Problems to work on:
- 1) In the biographical excerpt, what was the topic of the dissertation written by the woman it describes?
- 2) Write out the biographical excerpt word for word, beginning at the words "But there are" and stopping after "her hand at.".
Selected text section start
But there are others: in Wide Open she looks at the repercussions of violence, having an abhorrence of the pornography of violence current in film and literature. In South Africa her subject had been maths, but because the syllabus in the UK was so different she switched to English. She also switched schools again when she and her mother moved to north London. She got into King's College, Cambridge (the first person in her family ever to go to university) to read Philosophy and Law, but then changed to English, and she wrote a dissertation on teen fiction, which she then decided to try her hand at.
Selected text section end
Data provided section start
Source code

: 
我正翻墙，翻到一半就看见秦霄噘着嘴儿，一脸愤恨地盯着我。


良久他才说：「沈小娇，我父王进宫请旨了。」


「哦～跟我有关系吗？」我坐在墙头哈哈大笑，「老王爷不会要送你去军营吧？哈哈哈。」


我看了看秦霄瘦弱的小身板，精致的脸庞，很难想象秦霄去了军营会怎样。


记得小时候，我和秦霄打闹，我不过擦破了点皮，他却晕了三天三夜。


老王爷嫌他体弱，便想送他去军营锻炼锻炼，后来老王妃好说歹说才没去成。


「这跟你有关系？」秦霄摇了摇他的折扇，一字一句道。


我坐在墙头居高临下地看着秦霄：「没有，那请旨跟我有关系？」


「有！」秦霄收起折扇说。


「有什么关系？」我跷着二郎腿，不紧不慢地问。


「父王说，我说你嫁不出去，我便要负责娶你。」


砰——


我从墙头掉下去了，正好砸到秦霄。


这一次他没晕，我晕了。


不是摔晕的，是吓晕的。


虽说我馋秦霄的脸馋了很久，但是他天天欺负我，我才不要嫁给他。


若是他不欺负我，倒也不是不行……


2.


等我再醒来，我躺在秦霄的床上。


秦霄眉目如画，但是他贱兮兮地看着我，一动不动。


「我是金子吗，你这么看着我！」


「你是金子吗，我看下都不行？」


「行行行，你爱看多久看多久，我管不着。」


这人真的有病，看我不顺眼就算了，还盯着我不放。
Data provided section end
Responses to the tasks:
- 1) Teen fiction.

- 2)
But there are others: in Wide Open she looks at the repercussions of violence, having an abhorrence of the pornography of violence current in film and literature. In South Africa her subject had been maths, but because the syllabus in the UK was so different she switched to English. She also switched schools again when she and her mother moved to north London. She got into King's College, Cambridge (the first person in her family ever to go to university) to read Philosophy and Law, but then changed to English, and she wrote a dissertation on teen fiction, which she then decided to try her hand at.